Many people have written about what there is to be opposed in this amendment, and how to go about opposing it - these are very valuable resources and I'll be linking to them as I update this post. But having traveled with and been a part of hijra groups to a small extent, I know some aspects of hijra existence that have been done a brutal disservice by academic romanticisation. Now that a parliament bill has been proposed naming hijras as the real transgenders and the rest of us as self-mutilating freaks, it is time that we looked at a community whose violence seems inescapable. If it is a choice between letting go of my transmasculine brothers and saying the inconvenient truth about the jamaat despite knowing that cis people will use this to divide us further, I choose the latter. Push has come to shove. The jamaat must fight for the inclusion of our trans brothers, or where I morally stand is in the opposite side.
Addendum
It is not clear that this bill outright benefits the Hijra community, or even a set of its most powerful members that can be named. As it stands, the amendment has very devious double-bind: where it has reduced transgender identity to a few socio-religious communities, it also mentions "any person or child who has been by force, allurement, inducement, deceit or undue influence, either with or without consent, compelled to assume, adopt, or outwardly present a transgender identity, by mutilation, emasculation, castration, amputation, or any surgical, chemical, or hormonal procedure or otherwise." It leaves no provision for these procedures to be done voluntarily without inducement or deceit. In the clause meant for delineating punishments for crimes against transgender folks, also includes serious punishments including imprisonment for five to ten years for performing this coercion. As it stands, a coherent reading of this bill criminalizes every hijra guru and nayak.
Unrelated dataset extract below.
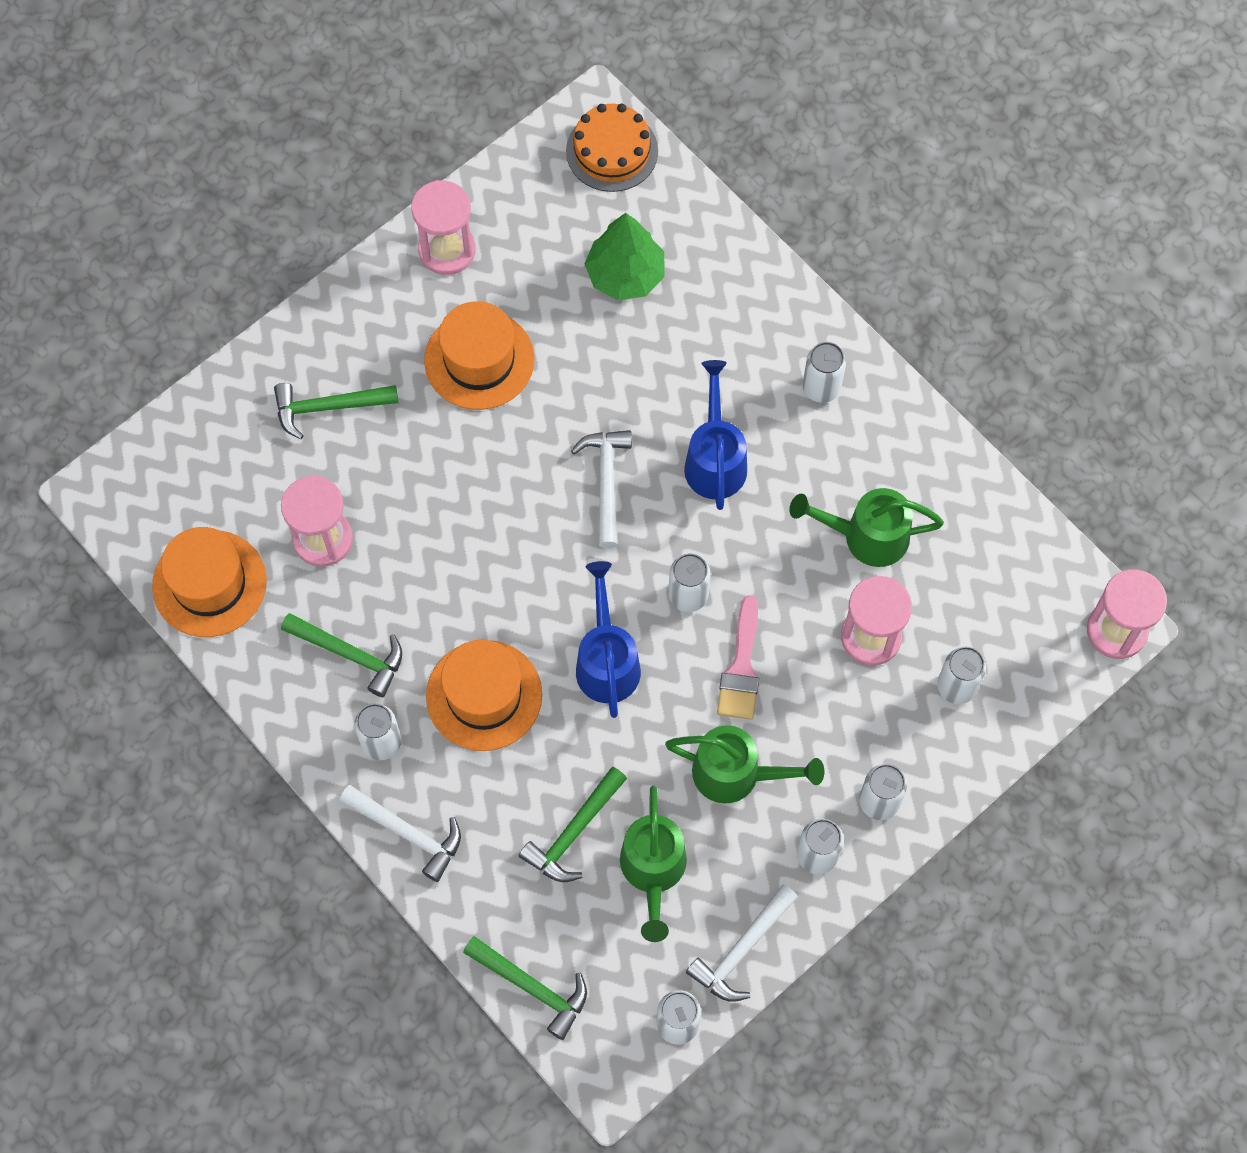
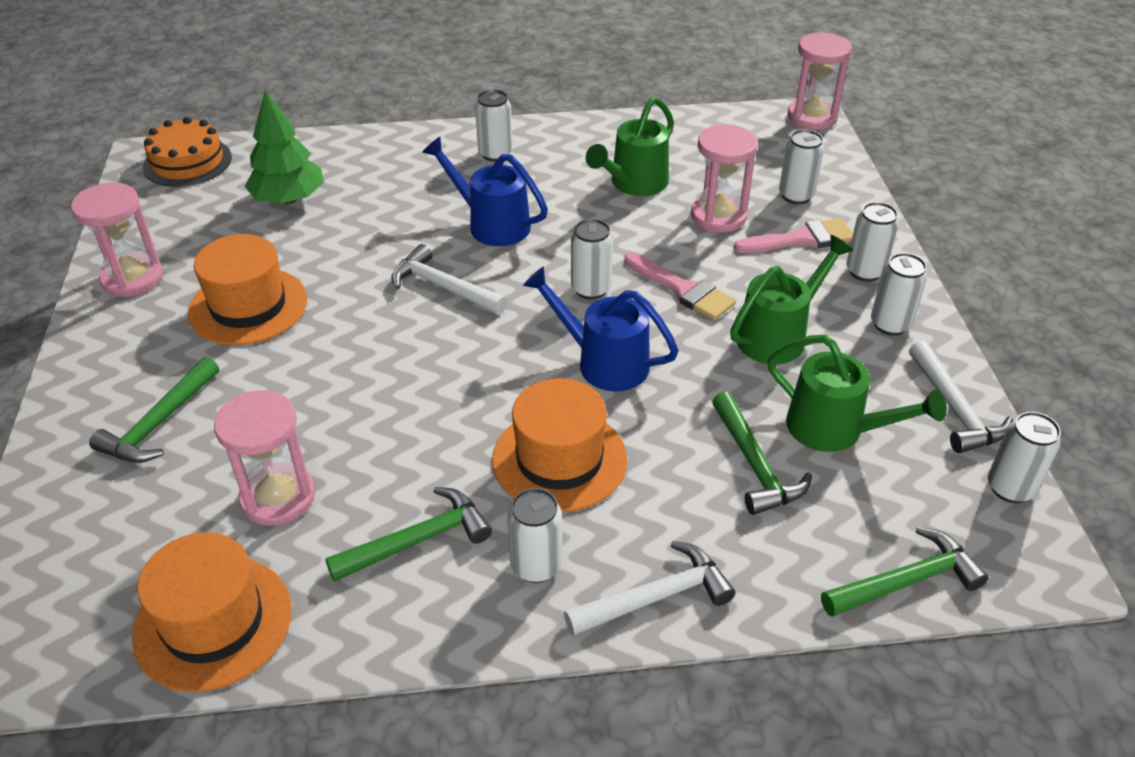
camera: 55 degrees left, 25 degrees down
none -> pink brush [734,218,853,253]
While ideologically the figure of the hijra is used for moving the goalposts of trans identity, materially the hijra is criminalized for merely existing, and only children born intersex can be inducted into this community without someone falling foul of this law. In summary - only the hijra is the genuinely oppressed transgender person, and it is not possible to induct someone into the hijra community without performing a crime according to this bill. The attack is on self-perceived gender incongruence: this amendment inescapably mandates you to live life as your gender assigned at birth, and anyone who helps you transition is seriously criminalized alongside the gravest crimes in this country.
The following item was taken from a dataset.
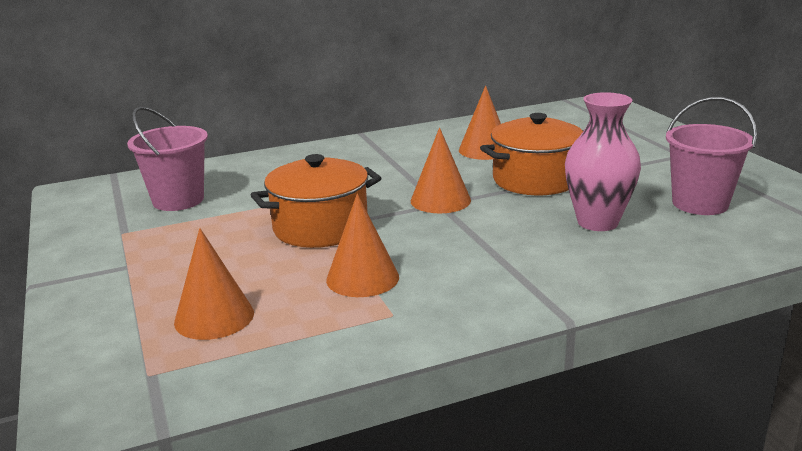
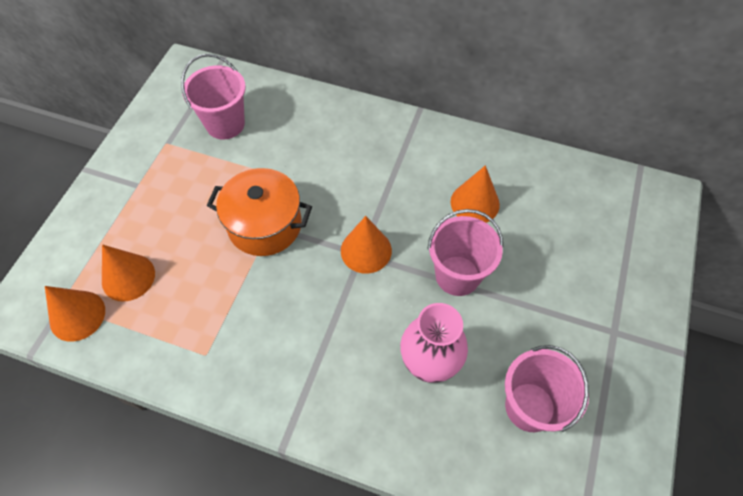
camera: 40 degrees right, 35 degrees up
orange cone [326,193,399,297] -> orange cone moved to [45,286,105,342]
orange pot [480,113,584,195] -> pink bucket [427,209,503,296]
Practically speaking, this leads to the question of how we oppose this bill and how the Jamaat might. This is a moment where transmasculine people, gender non-conforming people, unaffiliated trans women, and the hijras can come together to define and understand transgender identity in a way that isn't tied to religion and the jamaat.
The material conditions of an average hijra is a far cry from the opulence of the average nayak, and there is no convenient moment to bring this up, and thus this inconvenient existential threat is when I choose to speak about it.
[1]: Judith Butler talks about this when asking the question 'what is a woman?' and wondering how legislative and legal procedures answer this question.